Mounet-Sully and Paul Mounet

Mounet-Sully and Paul Mounet


A cabinet card portrait of the brothers Mounet-Sully and Paul Mounet.

Mounet-Sully was born Jean-Sully Mounet at Bergerac on 28 February 1841, ‘Mounet-Sully’ (without the ‘Jean’) was his stage name. Paul Mounet was born Jean-Paul Mounet, also at Bergerac in the Dordogne.

Mounet-Sully entered the Conservatoire at the age of 21, where he took the first prize for tragedy. In 1868 he made his début at the Odéon without attracting much attention. His career was interrupted by the Franco-Prussian War, and the liking he developed for soldiering had almost decided him to give up the stage when he was offered the opportunity of playing Oreste in Racine’s Andormaque at the Comédie Française in 1872.

His striking presence, his voice and the passionate vigour of his acting all made an immediate impression, and in 1874 he was elected sociétaire.
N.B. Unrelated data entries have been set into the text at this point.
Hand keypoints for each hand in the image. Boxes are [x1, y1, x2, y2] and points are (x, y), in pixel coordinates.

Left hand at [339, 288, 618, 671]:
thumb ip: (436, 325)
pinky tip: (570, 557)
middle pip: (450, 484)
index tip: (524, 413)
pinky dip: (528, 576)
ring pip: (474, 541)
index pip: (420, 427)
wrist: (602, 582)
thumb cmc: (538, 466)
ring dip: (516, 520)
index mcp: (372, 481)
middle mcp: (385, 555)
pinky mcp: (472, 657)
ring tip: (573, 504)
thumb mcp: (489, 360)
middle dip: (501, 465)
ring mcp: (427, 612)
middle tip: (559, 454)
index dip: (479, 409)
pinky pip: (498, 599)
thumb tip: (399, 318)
He became one of the mainstays of the Comédie Française, distinguishing himself in a great variety of tragic and romantic parts.
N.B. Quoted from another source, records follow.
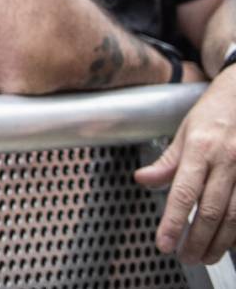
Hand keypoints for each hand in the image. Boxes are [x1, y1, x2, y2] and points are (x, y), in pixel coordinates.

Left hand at [136, 67, 235, 263]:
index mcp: (202, 148)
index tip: (163, 242)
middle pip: (211, 210)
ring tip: (205, 256)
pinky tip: (227, 241)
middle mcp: (227, 161)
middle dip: (196, 240)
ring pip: (235, 216)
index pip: (184, 192)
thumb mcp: (185, 131)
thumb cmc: (215, 113)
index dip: (173, 221)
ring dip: (219, 242)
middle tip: (184, 257)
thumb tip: (142, 181)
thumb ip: (166, 161)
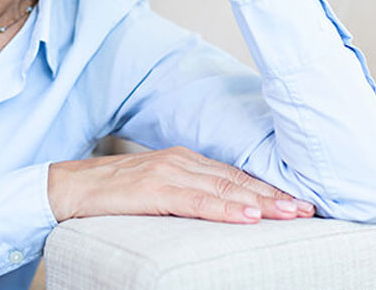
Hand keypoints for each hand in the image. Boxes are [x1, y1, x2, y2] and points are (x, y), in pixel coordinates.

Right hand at [48, 145, 315, 223]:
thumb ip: (184, 193)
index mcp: (181, 160)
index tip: (297, 201)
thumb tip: (217, 207)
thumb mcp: (154, 190)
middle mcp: (178, 161)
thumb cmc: (110, 192)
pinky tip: (247, 215)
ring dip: (260, 201)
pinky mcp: (154, 189)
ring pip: (223, 187)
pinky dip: (225, 207)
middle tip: (308, 208)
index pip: (232, 175)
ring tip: (289, 212)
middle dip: (274, 195)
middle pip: (235, 179)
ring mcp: (166, 173)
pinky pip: (196, 200)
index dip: (266, 188)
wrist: (67, 187)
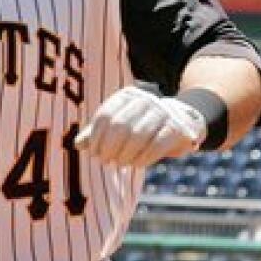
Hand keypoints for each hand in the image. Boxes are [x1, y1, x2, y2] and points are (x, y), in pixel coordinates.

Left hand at [75, 86, 205, 167]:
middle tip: (105, 161)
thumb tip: (77, 144)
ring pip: (138, 135)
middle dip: (109, 146)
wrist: (182, 123)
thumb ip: (98, 133)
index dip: (96, 137)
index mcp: (126, 96)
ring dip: (126, 154)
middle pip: (120, 125)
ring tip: (120, 163)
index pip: (105, 116)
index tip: (93, 153)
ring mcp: (163, 112)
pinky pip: (156, 145)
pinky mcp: (177, 128)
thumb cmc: (143, 126)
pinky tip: (136, 164)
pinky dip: (143, 157)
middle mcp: (145, 100)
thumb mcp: (119, 125)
One of the roles for which he was most famous was that of Oedipus in L’Oedipe roi, a French version by Jules Lacroix of Sophocles’s drama, first performed in the Roman amphitheatre at Orange in 1888. Other prominent parts in Mounet-Sully’s repertoire were Achille in Racine’s Iphigenie et Aulide, Hippolyte in Padre, Hamlet, the title roles in Victor Hugo’s Hernani and Ruy Blas, François I in Le roi s’amuse, and Didier in Marion Delorme.

In 1889 Mounet-Sully was created a chevalier of the Légion d’Honneur. He died in 1916.

Paul Mounet originally became a doctor of medicine. He first appeared on stage in Horace at the Paris Odéon in 1880. He first played at the Comédie Française in 1889, becoming sociétaire two years later. He gained his reputation in Les Erynnyes, L'Arlésienne, Othello, Patrie, Hamlet, La Furie, Anthony, Le Roi, L’Enigme, Le Dédale, and Oedipe Roi. He was also a professor at the Paris Conservatoire and, like his brother, he was created a chevalier of the Légion d’Honneur.

Photographed by Van Bosch of 35, boulevard des Capucines, Paris.